Naturellement, je ne puis me porter garant de cette classification, qui ne repose pas, à ce qu'il me semble, sur des observations régulières; et il faudrait sans doute rechercher s'il est exact que les individus sur lesquels on n'a prise que par l'esprit de contradiction sont toujours des volontaires; j'en doute un peu[1]. Mais l'essentiel est de montrer que ce projet de classification des caractères repose sur des distinctions de suggestibilité; les automatiques sont les plus suggestibles de tous, les sensitifs le sont déjà moins, et enfin les actifs et les rétifs ne peuvent être suggestionnés que dans une petite mesure, et au moyen de Détours.

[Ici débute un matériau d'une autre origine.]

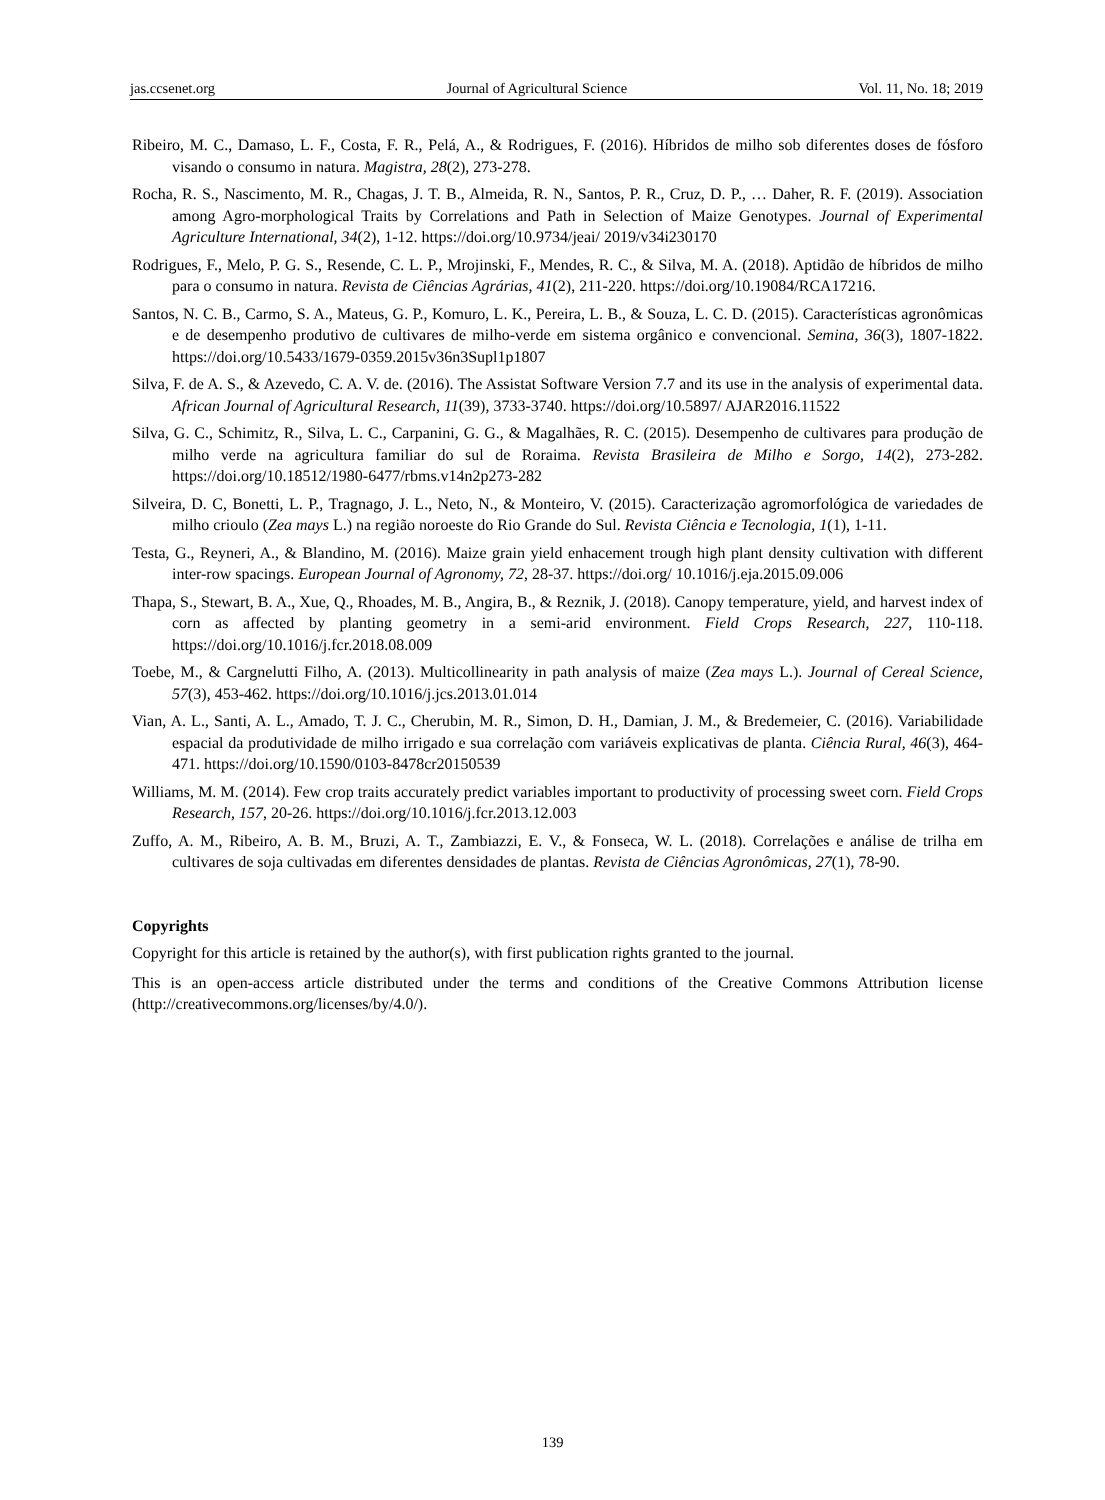jas.ccsenet.org Journal of Agricultural Science Vol. 11, No. 18; 2019
Ribeiro, M. C., Damaso, L. F., Costa, F. R., Pelá, A., & Rodrigues, F. (2016). Híbridos de milho sob diferentes doses de fósforo visando o consumo in natura. Magistra, 28(2), 273-278.
Rocha, R. S., Nascimento, M. R., Chagas, J. T. B., Almeida, R. N., Santos, P. R., Cruz, D. P., … Daher, R. F. (2019). Association among Agro-morphological Traits by Correlations and Path in Selection of Maize Genotypes. Journal of Experimental Agriculture International, 34(2), 1-12. https://doi.org/10.9734/jeai/ 2019/v34i230170
Rodrigues, F., Melo, P. G. S., Resende, C. L. P., Mrojinski, F., Mendes, R. C., & Silva, M. A. (2018). Aptidão de híbridos de milho para o consumo in natura. Revista de Ciências Agrárias, 41(2), 211-220. https://doi.org/10.19084/RCA17216.
Santos, N. C. B., Carmo, S. A., Mateus, G. P., Komuro, L. K., Pereira, L. B., & Souza, L. C. D. (2015). Características agronômicas e de desempenho produtivo de cultivares de milho-verde em sistema orgânico e convencional. Semina, 36(3), 1807-1822. https://doi.org/10.5433/1679-0359.2015v36n3Supl1p1807
Silva, F. de A. S., & Azevedo, C. A. V. de. (2016). The Assistat Software Version 7.7 and its use in the analysis of experimental data. African Journal of Agricultural Research, 11(39), 3733-3740. https://doi.org/10.5897/ AJAR2016.11522
Silva, G. C., Schimitz, R., Silva, L. C., Carpanini, G. G., & Magalhães, R. C. (2015). Desempenho de cultivares para produção de milho verde na agricultura familiar do sul de Roraima. Revista Brasileira de Milho e Sorgo, 14(2), 273-282. https://doi.org/10.18512/1980-6477/rbms.v14n2p273-282
Silveira, D. C, Bonetti, L. P., Tragnago, J. L., Neto, N., & Monteiro, V. (2015). Caracterização agromorfológica de variedades de milho crioulo (Zea mays L.) na região noroeste do Rio Grande do Sul. Revista Ciência e Tecnologia, 1(1), 1-11.
Testa, G., Reyneri, A., & Blandino, M. (2016). Maize grain yield enhacement trough high plant density cultivation with different inter-row spacings. European Journal of Agronomy, 72, 28-37. https://doi.org/ 10.1016/j.eja.2015.09.006
Thapa, S., Stewart, B. A., Xue, Q., Rhoades, M. B., Angira, B., & Reznik, J. (2018). Canopy temperature, yield, and harvest index of corn as affected by planting geometry in a semi-arid environment. Field Crops Research, 227, 110-118. https://doi.org/10.1016/j.fcr.2018.08.009
Toebe, M., & Cargnelutti Filho, A. (2013). Multicollinearity in path analysis of maize (Zea mays L.). Journal of Cereal Science, 57(3), 453-462. https://doi.org/10.1016/j.jcs.2013.01.014
Vian, A. L., Santi, A. L., Amado, T. J. C., Cherubin, M. R., Simon, D. H., Damian, J. M., & Bredemeier, C. (2016). Variabilidade espacial da produtividade de milho irrigado e sua correlação com variáveis explicativas de planta. Ciência Rural, 46(3), 464-471. https://doi.org/10.1590/0103-8478cr20150539
Williams, M. M. (2014). Few crop traits accurately predict variables important to productivity of processing sweet corn. Field Crops Research, 157, 20-26. https://doi.org/10.1016/j.fcr.2013.12.003
Zuffo, A. M., Ribeiro, A. B. M., Bruzi, A. T., Zambiazzi, E. V., & Fonseca, W. L. (2018). Correlações e análise de trilha em cultivares de soja cultivadas em diferentes densidades de plantas. Revista de Ciências Agronômicas, 27(1), 78-90.
Copyrights
Copyright for this article is retained by the author(s), with first publication rights granted to the journal.
This is an open-access article distributed under the terms and conditions of the Creative Commons Attribution license (http://creativecommons.org/licenses/by/4.0/).
139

Note 1:[ (retour) ] J'ai observé bien souvent que l'esprit de contradiction est très développé chez des personnes nerveuses, auxquelles on donne l'obsession d'un acte, rien qu'en les mettant au défi de l'accomplir. Pitres signale avec raison les hystériques comme des sujets qu'on peut souvent suggestionner à fond, en les prenant par l'esprit de contradiction. Je crois bien que la tendance à contredire n'est pas nécessairement un indice de personnalité bien organisée et capable de résister à la suggestion.